### Work request:
In the excerpt on inductive bias below, decide whether each statement agrees with the text: (a) the coefficients of the function can be found with gradient descent, (b) a machine learning model can exist without inductive bias, (c) training data covers all possible observations in the real world. Answer yes or no for each, and quote the deciding words.

### Selected excerpt:
[Start of section]

Nonlinear regression. Let’s suppose we have data from some physical experiment. The data consists of two variables, \(x\) and \(y\). We would like to build a machine learning model that can predict the value of \(y\) given the value of \(x\). Furthermore, let’s say we know from theoretical physics that the equation for \(y\) as a function of \(x\) should be of a certain form: \(y= w_1 \exp(w_2 x) + w_3\). Then, all we have to do is train the machine learning model to find suitable values for the coefficients \(w_1\), \(w_2\) and \(w_3\) based on the collected data. We can do this, for example, using gradient descent (see the figure). This knowledge—that the machine learning model describing our data should express a function of the form \(y= w_1 \exp(w_2 x) + w_3\) — is the “inductive bias”.

Illustration of finding the optimal coefficients of the function y = w1*exp(w2*x) + w3 to describe the data (blue dots).

So, to summarize: Inductive bias refers to prior assumptions about the nature of the data that are somehow incorporated into a machine learning model, imposing restrictions on the form in which the model searches for the dependence of the target variable on the incoming data.

For now, we have considered rather trivial examples of inductive bias — those that are achieved by imposing restrictions on the model’s form itself. In general, one can “transfer” a priori knowledge to a model (i.e., endow the model with inductive bias) in different ways — not only by using a certain model architecture. We will discuss this below. But first, let’s note the following:

Inductive bias is inevitable

From the examples of Linear Regression and KNN, it may seem that inductive bias is a bad thing. After all, it limits the models! The inductive bias of Linear Regression prevents it from fitting well to data where there is no linear relationship between the target variable and the features. The inductive bias of the KNN algorithm prevents it from working well on data in which the target variable of an object is not uniquely determined by the values of the target variables of “close” elements. We see only disadvantages! So, is it possible to create a model without any restrictions?

But machine learning model cannot exist without inductive bias. And here’s why:

The goal of any machine learning model is as follows: using a training dataset, derive a general rule that will produce a target value for any element in the domain (not just elements in the training set). An example of such a task might be learning to solve a face recognition problem given 100,000 images of people’s faces, and then being able to recognize the face of any person in the world. This process of deriving a general rule for all elements in the domain based on a limited number of observations is called the generalization of a machine learning model.

Such generalization is impossible without the presence of inductive bias in the model. Why? Because the training data is always finite. It certainly does not cover all possible observations in the real world. And from a finite set of observations, without making any additional assumptions about the data, a general rule can be derived in an infinite number of ways. After all, in general, the value of the target variable for elements outside the training sample could be anything.

Inductive bias is additional information about the nature of the data for the model; a way to show the model “which way to think”, what forms of solutions to consider, and what principle to base the generalization algorithm on. It allows the model to prioritize one method of generalization over another. It imposes certain limits on the model when choosing a generalization method, within which almost all generalization options will be quite adequate. The model becomes “biased” toward a solution of a certain type.

[End of section]

### Record excerpts:
[Start of section]

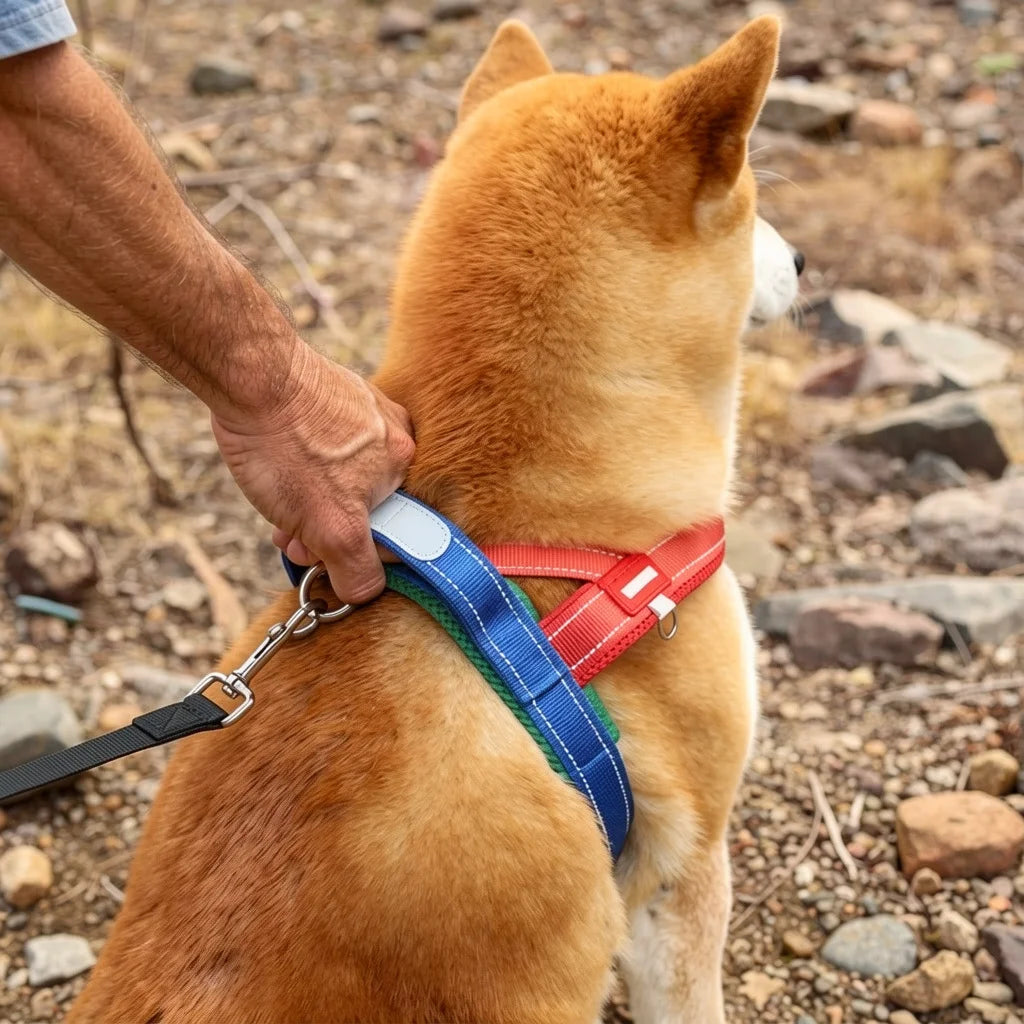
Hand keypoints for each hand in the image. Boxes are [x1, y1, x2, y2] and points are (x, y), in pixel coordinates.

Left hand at [210, 344, 414, 603]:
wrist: (249, 375)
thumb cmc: (288, 447)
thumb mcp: (329, 527)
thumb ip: (357, 568)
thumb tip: (367, 593)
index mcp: (405, 464)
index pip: (395, 529)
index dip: (354, 553)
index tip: (319, 557)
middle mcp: (394, 435)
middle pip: (366, 505)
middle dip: (327, 530)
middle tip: (291, 538)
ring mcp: (364, 411)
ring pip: (343, 479)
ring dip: (310, 505)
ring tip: (275, 508)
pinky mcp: (333, 394)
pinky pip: (326, 447)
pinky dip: (302, 468)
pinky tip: (275, 471)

[End of section]

### Your solution:
(a) Yes: "We can do this, for example, using gradient descent"
(b) No: "But machine learning model cannot exist without inductive bias."
(c) No: "It certainly does not cover all possible observations in the real world."